▶ **Task list**:
1. According to the passage on hearing from God, what kind of people does God work through?
2. Please summarize the passage on hearing from God in two sentences.
3. Carry the passage on hearing from God forward from the point where it stops.
(Exercise passage)
If you want to hear from God, you will have to do what God commands. You’ll have to let God’s path be your path. You’ll have to quit resisting His prompting and surrender to the will of God. God works through people who will give up their selfish motives and humble themselves to God. I believe even today He is looking for that kind of heart in people.
If you are trying to hear from God on an issue, examine your life to see if you are walking in obedience to God’s commands, as best as you know how today. Then examine your heart to see if you will continue to be obedient, regardless of what He asks you to do. If you aren’t sure, consider these questions. If God told you to do something that would cause you to have to give up your plans, would you still obey? If God called you to let go of something of great importance to you, even though you may not want to do so, would you still obey?
God speaks and works through people with this kind of heart.
What is something God has asked or encouraged you to do that was difficult at first to do? (Sharing your story will encourage others.)
(End Exercise passage)
(Data block)
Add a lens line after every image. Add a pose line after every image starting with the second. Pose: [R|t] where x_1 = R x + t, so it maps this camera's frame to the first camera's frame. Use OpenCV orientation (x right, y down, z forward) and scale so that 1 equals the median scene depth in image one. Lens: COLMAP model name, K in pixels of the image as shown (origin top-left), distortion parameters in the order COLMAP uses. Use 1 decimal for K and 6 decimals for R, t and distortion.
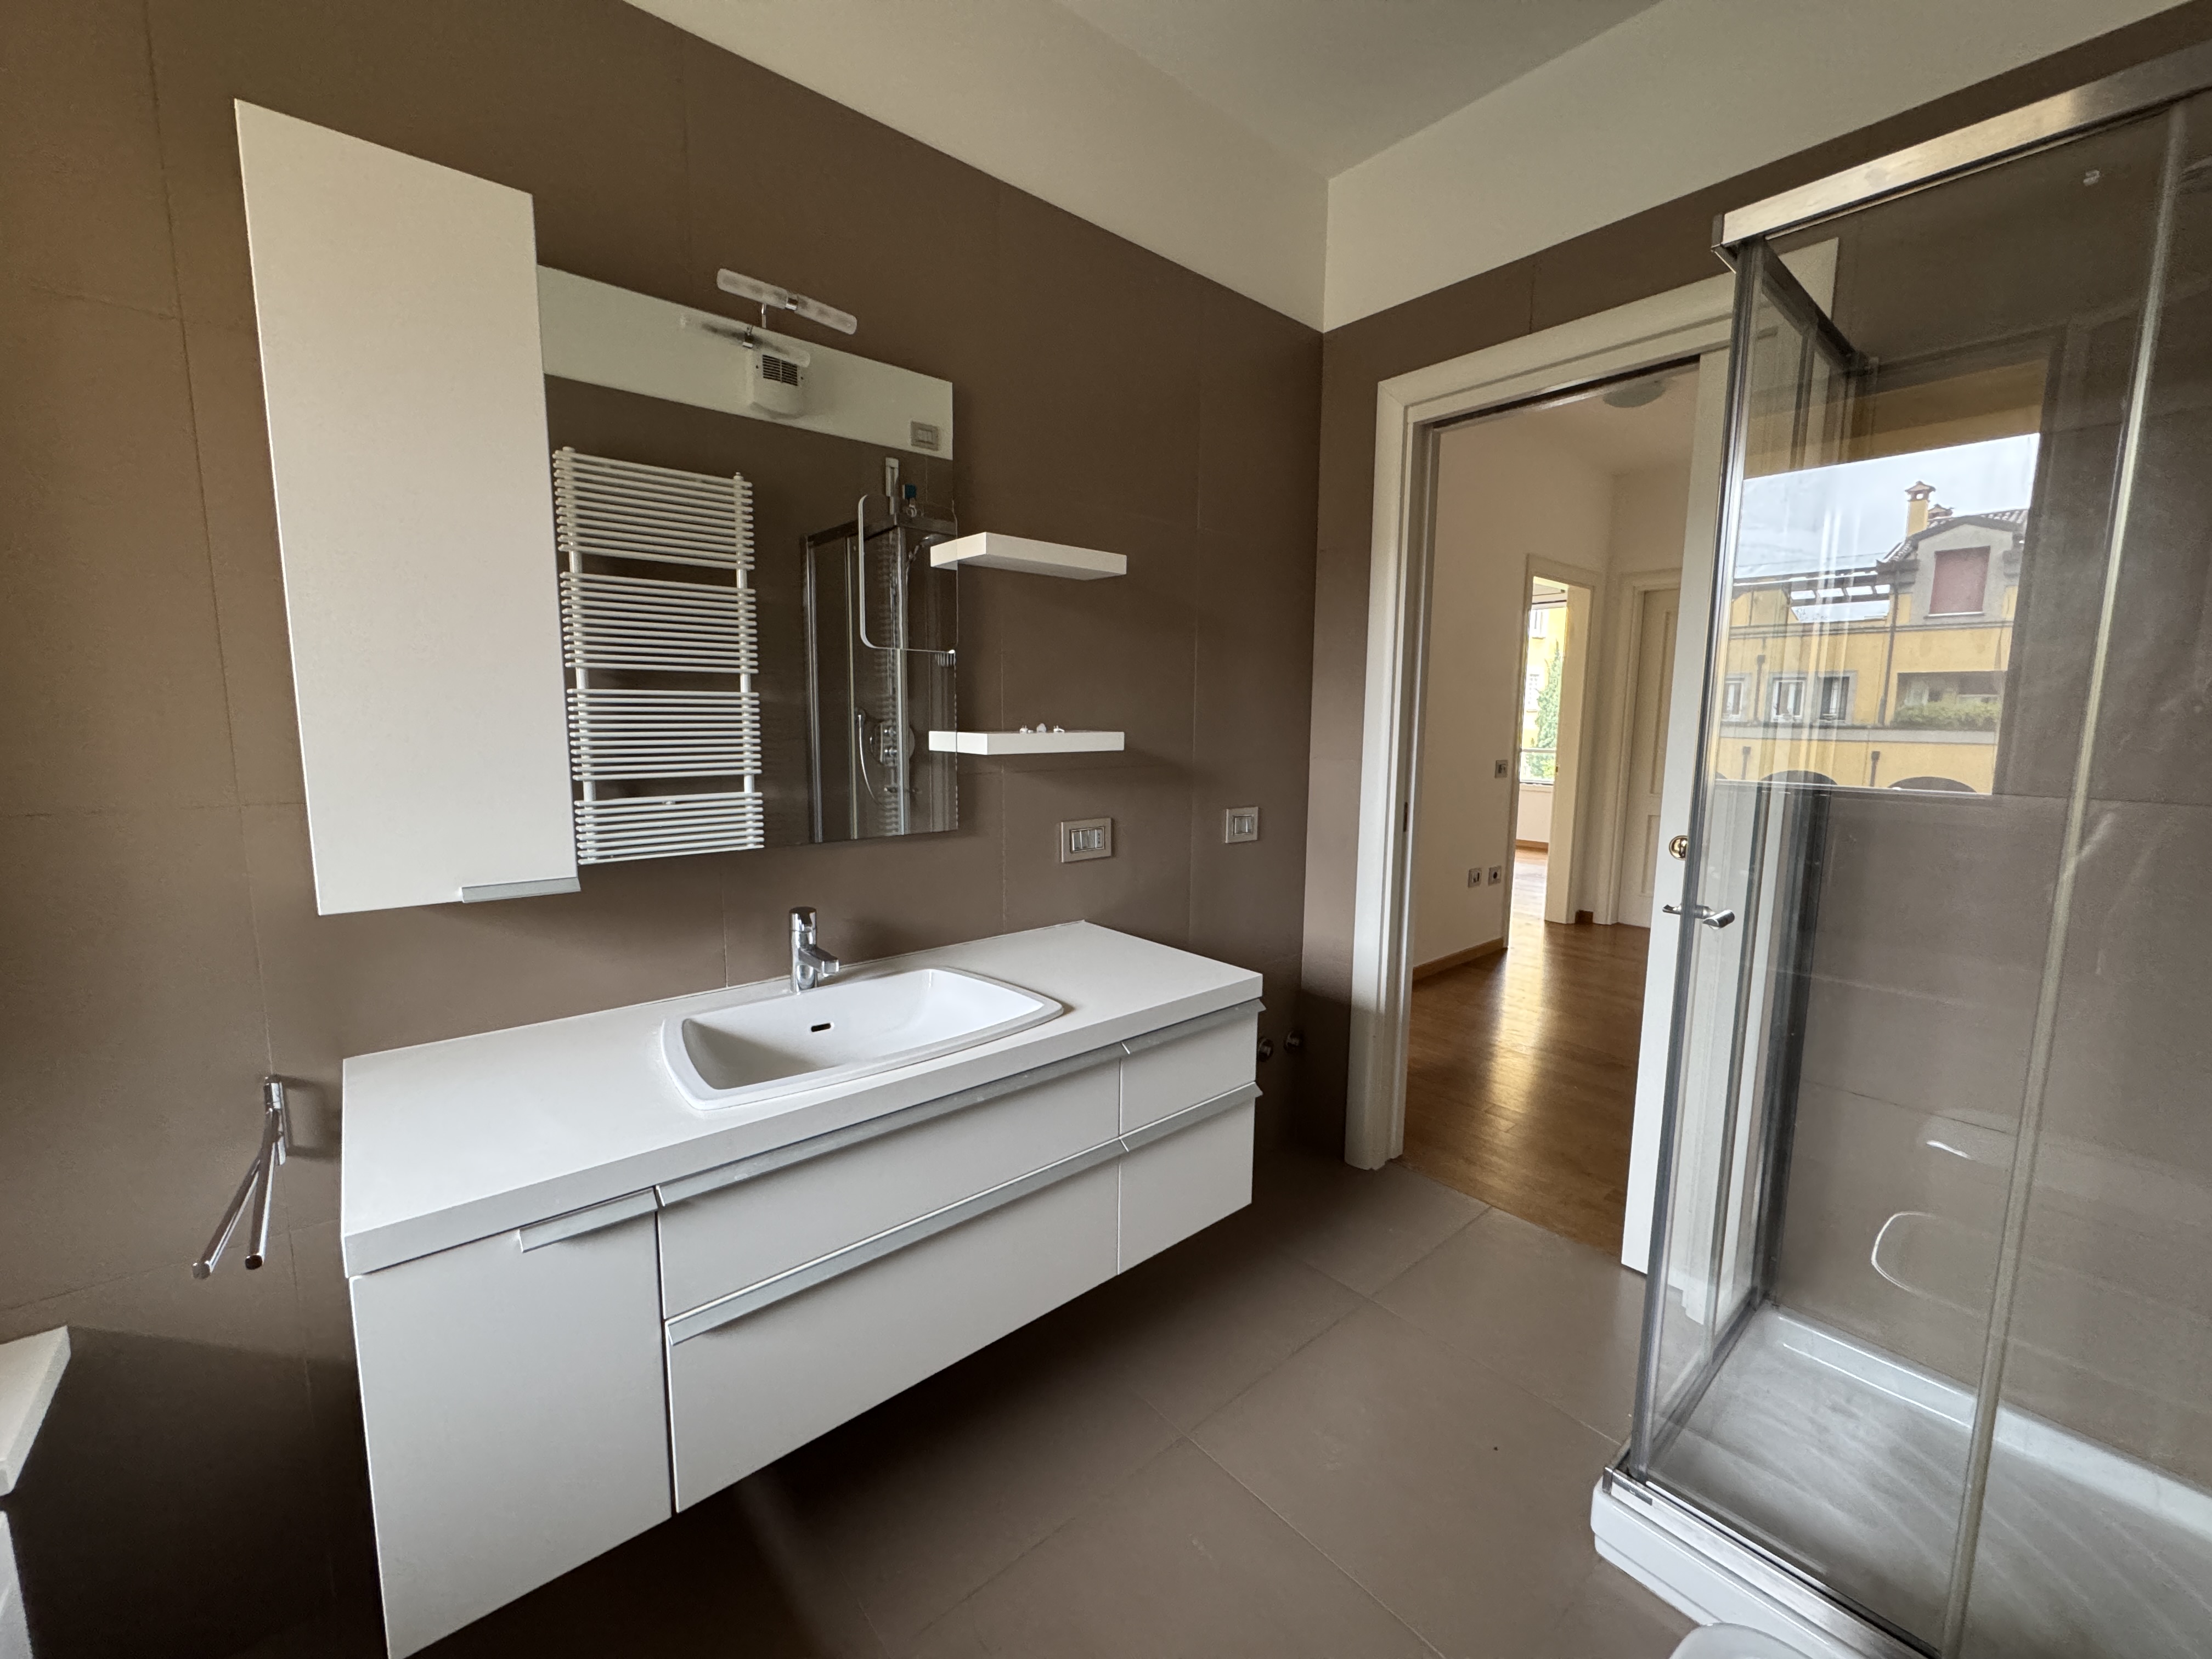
lens RADIAL K [[878.8, 0, 1106.9], [0, 878.8, 826.7], [0, 0, 1]] dist [-0.001859, -0.000196]
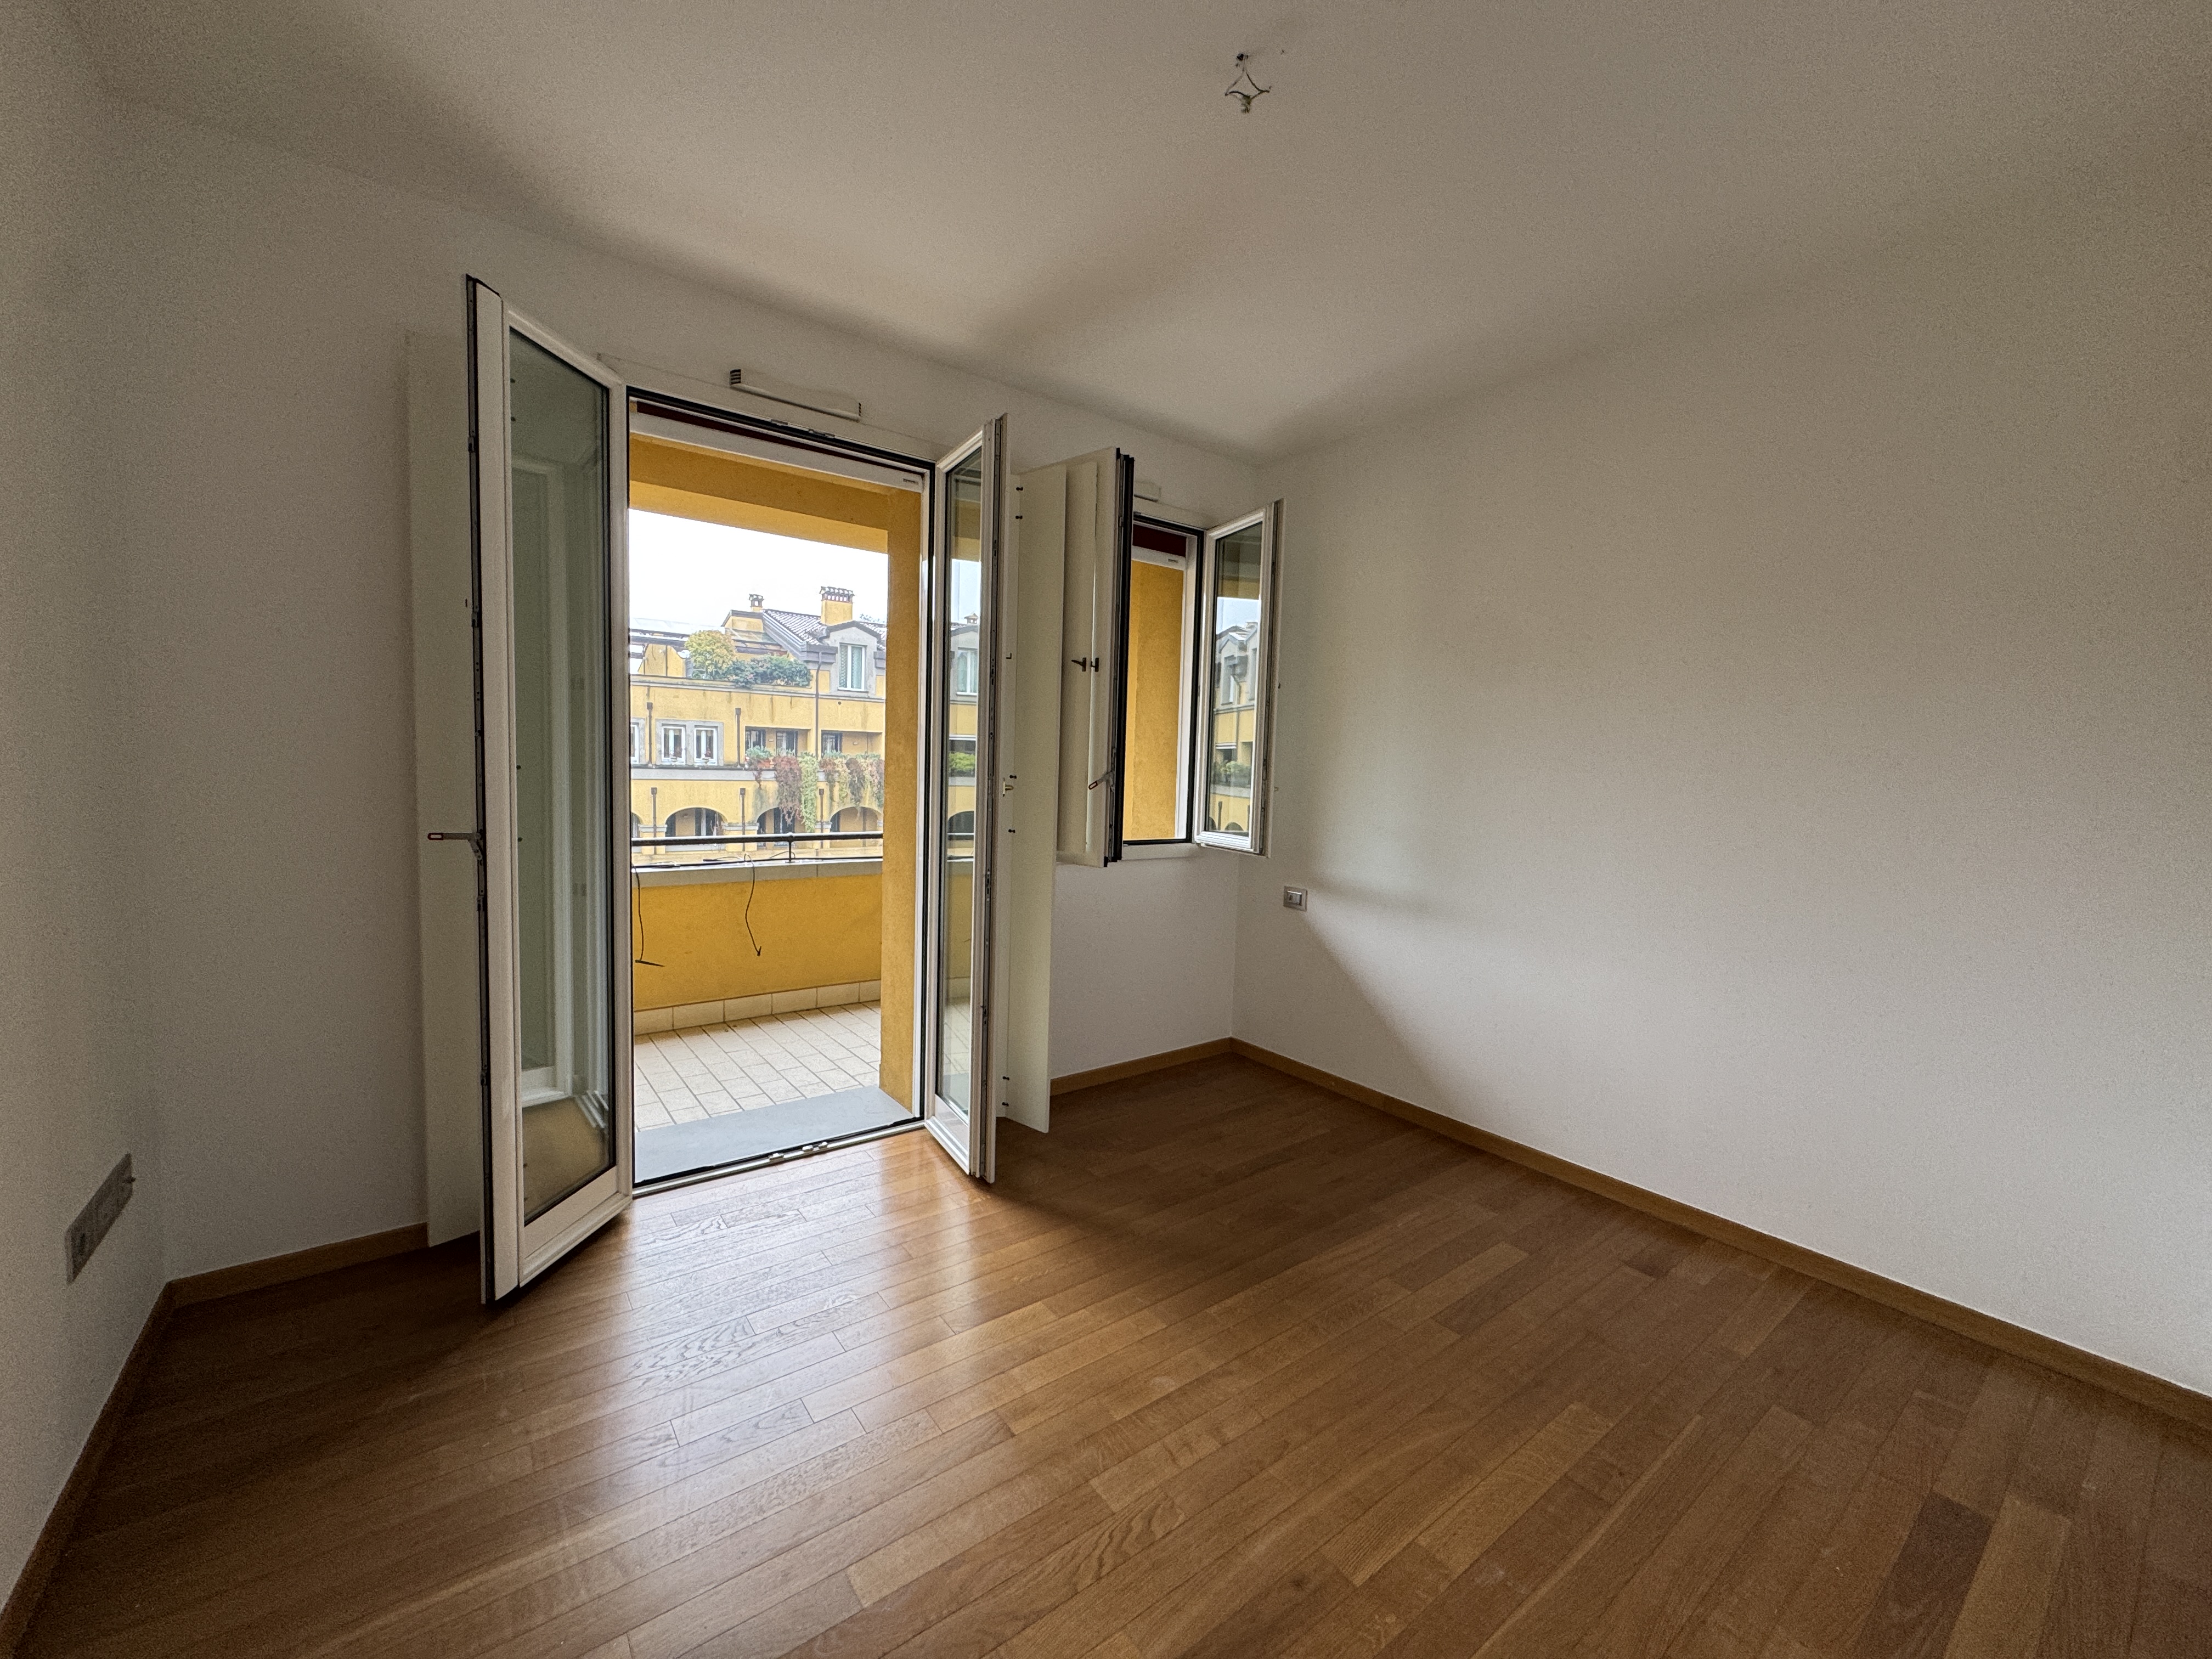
lens RADIAL K [[878.8, 0, 1106.9], [0, 878.8, 826.7], [0, 0, 1]] dist [-0.001859, -0.000196]
pose [[0.058510, -0.071127, 0.995750, -0.400723], [0.104320, 0.992433, 0.064761, -0.071454], [-0.992821, 0.100087, 0.065488, 0.503504]]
(End Data block)
▶ **Activity answers**:
1. People who will give up their selfish motives and humble themselves to God.

2. To hear from God, a person must do what God commands, stop resisting His prompting, and surrender to His will, because God works through people who set aside selfish motives and humble themselves. Someone seeking to hear from God should examine whether they are obeying His commands now and whether they would keep obeying even if it meant giving up their plans or letting go of something important.

3.
Most of my adult life, I've been a Christian. Recently it's come to my heart that I've been less than a mature Christian, which is the cause, I think, of many of my problems. The biggest thing that's He's asked me to do is to trust Him. For years I'd hear other Christians, including my wife, say to just give it over the Him and trust. That was incredibly hard. I am a fairly self-sufficient man. I've always prayed for things and I've always thanked the Lord when He's helped. I've never looked at any of this as my own doing. But, when the crisis times have come, I've tended to fall into a state of fear or uncertainty, like a ship adrift. I liken it to Peter and walking on the water. I took my eyes (trust) off of the Lord and I started to sink and became fearful. I really believe that this is at the root of most of my problems. And anytime I heard someone espouse this trust thing, I always looked at who was saying it and would think: "Yeah, that's easy for you to say. Look at the amount of money you make, or the way in which you've been blessed." I don't think that I ever heard those words from someone who was in the midst of severe trials; or if I did, they fell on deaf ears… mine. Even heard that from my wife. And in like manner I'd look at her and think: "Well of course you say that. You depend on me to be the primary provider and you know that I'll work my butt off to take care of you and the kids".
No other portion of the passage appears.